(Selected passage):
* * * *
The new Britannica's display is tab-based, avoiding the erstwhile confusing proliferation of windows with every move. Most importantly, articles appear in full, not in sections. This major improvement facilitates the finding of relevant keywords in and the printing of entire texts. These are only a few of the numerous alterations and enhancements.

Perhaps the most refreshing change is the Britannica's Update Center. Dozens of monthly updates and new, timely articles are made available online (subject to free registration). A special button alerts the user when an entry in the base product has been updated.

Regrettably, the updates cannot be downloaded to the user's computer or otherwise incorporated into the vast encyclopedia. Moreover, the product does not alert its user to the existence of completely new articles, only to updated ones. It takes a manual scan of the monthly lists to reveal newly added content.

Speaking of updates, one must not forget to dwell on the Britannica's unequalled yearbooks. Each annual volume contains the year in events, scientific developments, and everything you wanted to know about the latest in any and every conceivable field of human endeavor, or Nature. About 11,200 articles culled from the last 12 editions buttress and update the Encyclopedia's anyhow impressive offerings.
* * * *
(Given information):
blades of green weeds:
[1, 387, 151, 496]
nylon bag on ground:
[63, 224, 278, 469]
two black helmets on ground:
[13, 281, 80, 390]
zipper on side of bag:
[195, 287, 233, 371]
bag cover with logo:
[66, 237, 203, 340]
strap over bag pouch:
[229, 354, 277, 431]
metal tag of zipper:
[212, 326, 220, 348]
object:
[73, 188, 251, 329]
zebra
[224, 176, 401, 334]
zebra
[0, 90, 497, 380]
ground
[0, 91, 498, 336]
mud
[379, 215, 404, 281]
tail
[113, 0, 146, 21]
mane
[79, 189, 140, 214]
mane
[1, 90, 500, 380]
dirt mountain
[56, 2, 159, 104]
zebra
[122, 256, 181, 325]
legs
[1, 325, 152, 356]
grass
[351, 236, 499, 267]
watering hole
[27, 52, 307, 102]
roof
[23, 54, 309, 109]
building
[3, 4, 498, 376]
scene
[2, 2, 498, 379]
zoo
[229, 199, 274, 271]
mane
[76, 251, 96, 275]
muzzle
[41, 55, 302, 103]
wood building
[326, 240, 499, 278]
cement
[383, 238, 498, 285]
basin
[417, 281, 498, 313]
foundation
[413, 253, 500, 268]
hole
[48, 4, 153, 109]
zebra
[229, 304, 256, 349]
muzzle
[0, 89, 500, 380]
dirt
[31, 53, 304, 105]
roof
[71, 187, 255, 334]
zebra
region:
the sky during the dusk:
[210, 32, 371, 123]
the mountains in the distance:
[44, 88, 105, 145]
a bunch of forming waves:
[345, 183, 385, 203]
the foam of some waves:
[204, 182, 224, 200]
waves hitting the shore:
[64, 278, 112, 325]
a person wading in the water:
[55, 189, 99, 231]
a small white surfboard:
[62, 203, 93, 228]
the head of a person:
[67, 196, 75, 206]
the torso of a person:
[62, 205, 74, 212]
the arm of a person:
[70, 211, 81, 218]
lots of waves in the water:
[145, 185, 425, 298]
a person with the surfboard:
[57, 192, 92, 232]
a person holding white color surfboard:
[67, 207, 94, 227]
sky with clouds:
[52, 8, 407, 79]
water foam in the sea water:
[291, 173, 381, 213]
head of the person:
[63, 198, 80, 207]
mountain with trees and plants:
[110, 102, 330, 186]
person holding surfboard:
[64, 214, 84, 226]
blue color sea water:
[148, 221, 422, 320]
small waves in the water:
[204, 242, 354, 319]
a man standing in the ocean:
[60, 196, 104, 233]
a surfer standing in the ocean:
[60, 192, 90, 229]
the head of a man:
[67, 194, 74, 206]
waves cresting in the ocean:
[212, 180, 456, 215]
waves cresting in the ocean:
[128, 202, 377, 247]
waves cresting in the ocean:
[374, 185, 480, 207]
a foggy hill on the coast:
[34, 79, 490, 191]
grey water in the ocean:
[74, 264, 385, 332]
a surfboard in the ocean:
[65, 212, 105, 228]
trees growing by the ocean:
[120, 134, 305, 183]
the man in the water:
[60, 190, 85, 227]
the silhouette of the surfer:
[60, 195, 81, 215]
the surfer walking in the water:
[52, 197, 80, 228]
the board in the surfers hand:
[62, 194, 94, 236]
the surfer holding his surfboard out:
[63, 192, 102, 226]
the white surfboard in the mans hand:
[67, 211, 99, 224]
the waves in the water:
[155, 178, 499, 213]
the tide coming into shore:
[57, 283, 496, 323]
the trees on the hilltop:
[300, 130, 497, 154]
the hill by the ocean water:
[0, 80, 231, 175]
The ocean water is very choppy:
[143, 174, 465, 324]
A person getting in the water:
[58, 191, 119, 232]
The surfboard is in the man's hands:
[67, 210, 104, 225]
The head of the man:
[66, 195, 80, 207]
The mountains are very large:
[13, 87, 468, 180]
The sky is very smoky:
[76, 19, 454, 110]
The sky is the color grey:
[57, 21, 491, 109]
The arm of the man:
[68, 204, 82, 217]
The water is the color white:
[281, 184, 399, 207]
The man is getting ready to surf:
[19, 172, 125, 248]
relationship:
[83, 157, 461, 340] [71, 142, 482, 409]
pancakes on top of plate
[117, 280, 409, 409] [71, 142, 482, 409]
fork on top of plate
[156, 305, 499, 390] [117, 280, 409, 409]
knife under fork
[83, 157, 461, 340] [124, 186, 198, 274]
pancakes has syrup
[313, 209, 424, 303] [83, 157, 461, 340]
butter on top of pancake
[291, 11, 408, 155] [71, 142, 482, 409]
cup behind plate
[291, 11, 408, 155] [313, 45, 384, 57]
* * * *
(Directions):
- A) In the Britannica review, about how many articles from past yearbook editions supplement the encyclopedia?
- B) According to the Britannica review, what does each annual yearbook volume contain? List every item named.

(Solutions by task):
- A) About 11,200 articles, drawn from the last 12 editions.

- B)
- The year in events
- Scientific developments
- Everything about the latest in any and every conceivable field of human endeavor, or Nature